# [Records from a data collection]

--------------------------------

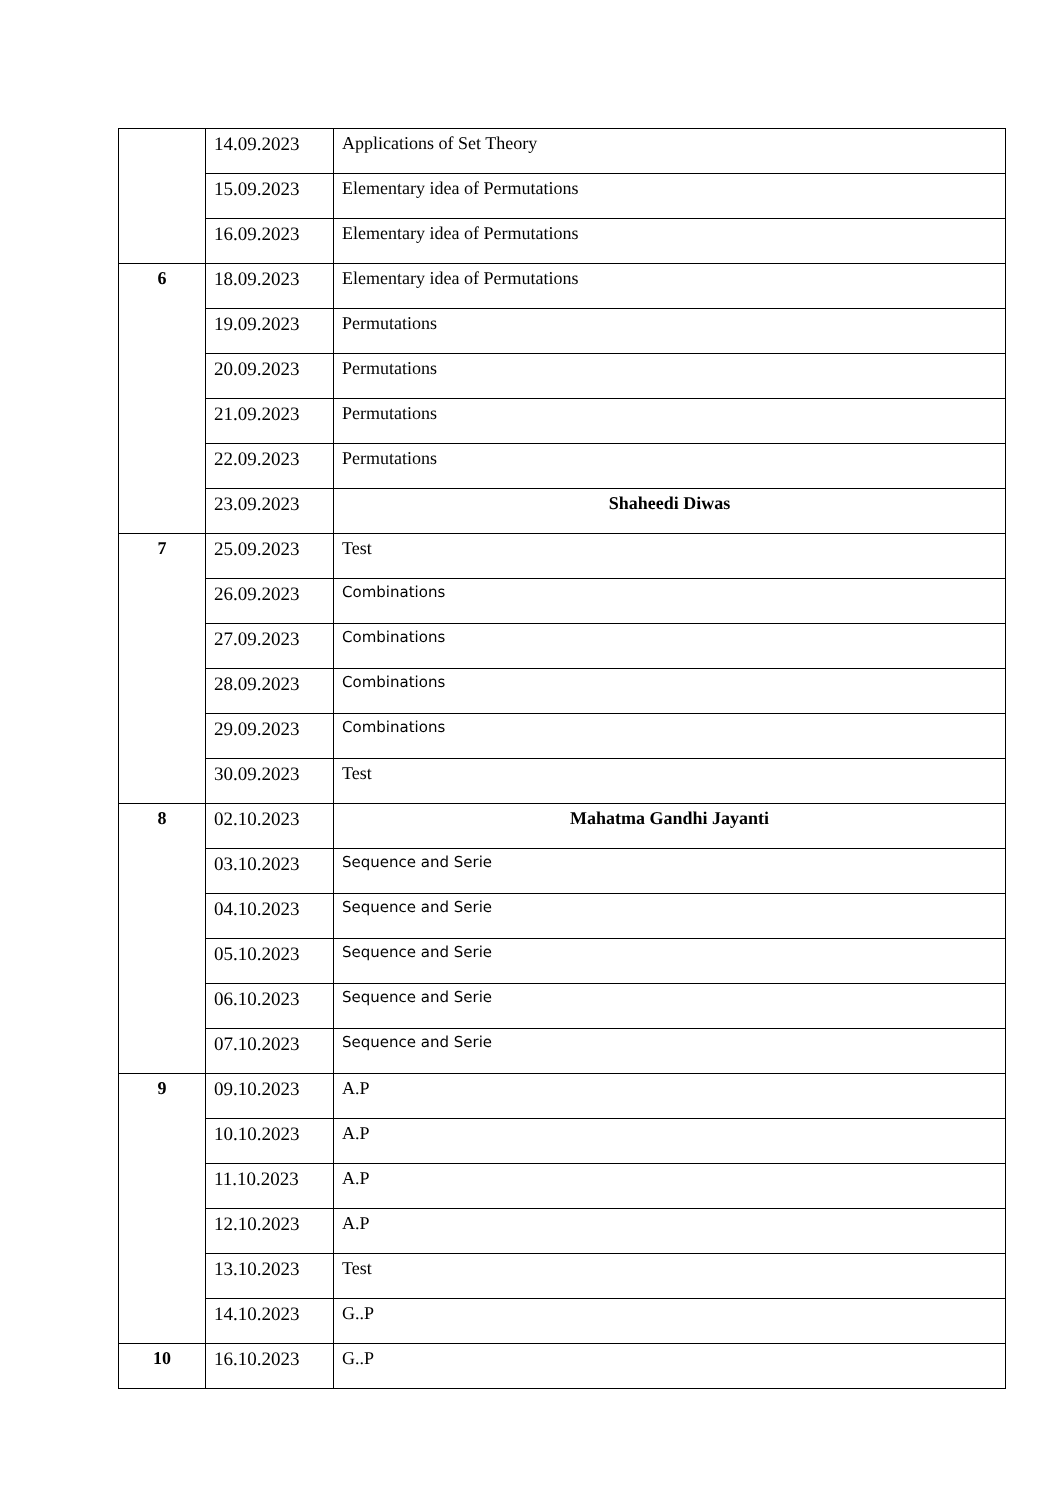| | 14.09.2023 | Applications of Set Theory |
| | 15.09.2023 | Elementary idea of Permutations |
| | 16.09.2023 | Elementary idea of Permutations |
| 6 | 18.09.2023 | Elementary idea of Permutations |
| | 19.09.2023 | Permutations |
| | 20.09.2023 | Permutations |
| | 21.09.2023 | Permutations |
| | 22.09.2023 | Permutations |
| | 23.09.2023 | Shaheedi Diwas |
| 7 | 25.09.2023 | Test |
| | 26.09.2023 | Combinations |
| | 27.09.2023 | Combinations |
| | 28.09.2023 | Combinations |
| | 29.09.2023 | Combinations |
| | 30.09.2023 | Test |
| 8 | 02.10.2023 | Mahatma Gandhi Jayanti |
| | 03.10.2023 | Sequence and Serie |
| | 04.10.2023 | Sequence and Serie |
| | 05.10.2023 | Sequence and Serie |
| | 06.10.2023 | Sequence and Serie |
| | 07.10.2023 | Sequence and Serie |
| 9 | 09.10.2023 | A.P |
| | 10.10.2023 | A.P |
| | 11.10.2023 | A.P |
| | 12.10.2023 | A.P |
| | 13.10.2023 | Test |
| | 14.10.2023 | G..P |
| 10 | 16.10.2023 | G..P |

--------------------------------

# [DIRECTIONS]
Which lines above hold the word "Elementary"? Copy each of them.

# [EXERCISE OUTPUT]
| | 15.09.2023 | Elementary idea of Permutations |
| | 16.09.2023 | Elementary idea of Permutations |
| 6 | 18.09.2023 | Elementary idea of Permutations |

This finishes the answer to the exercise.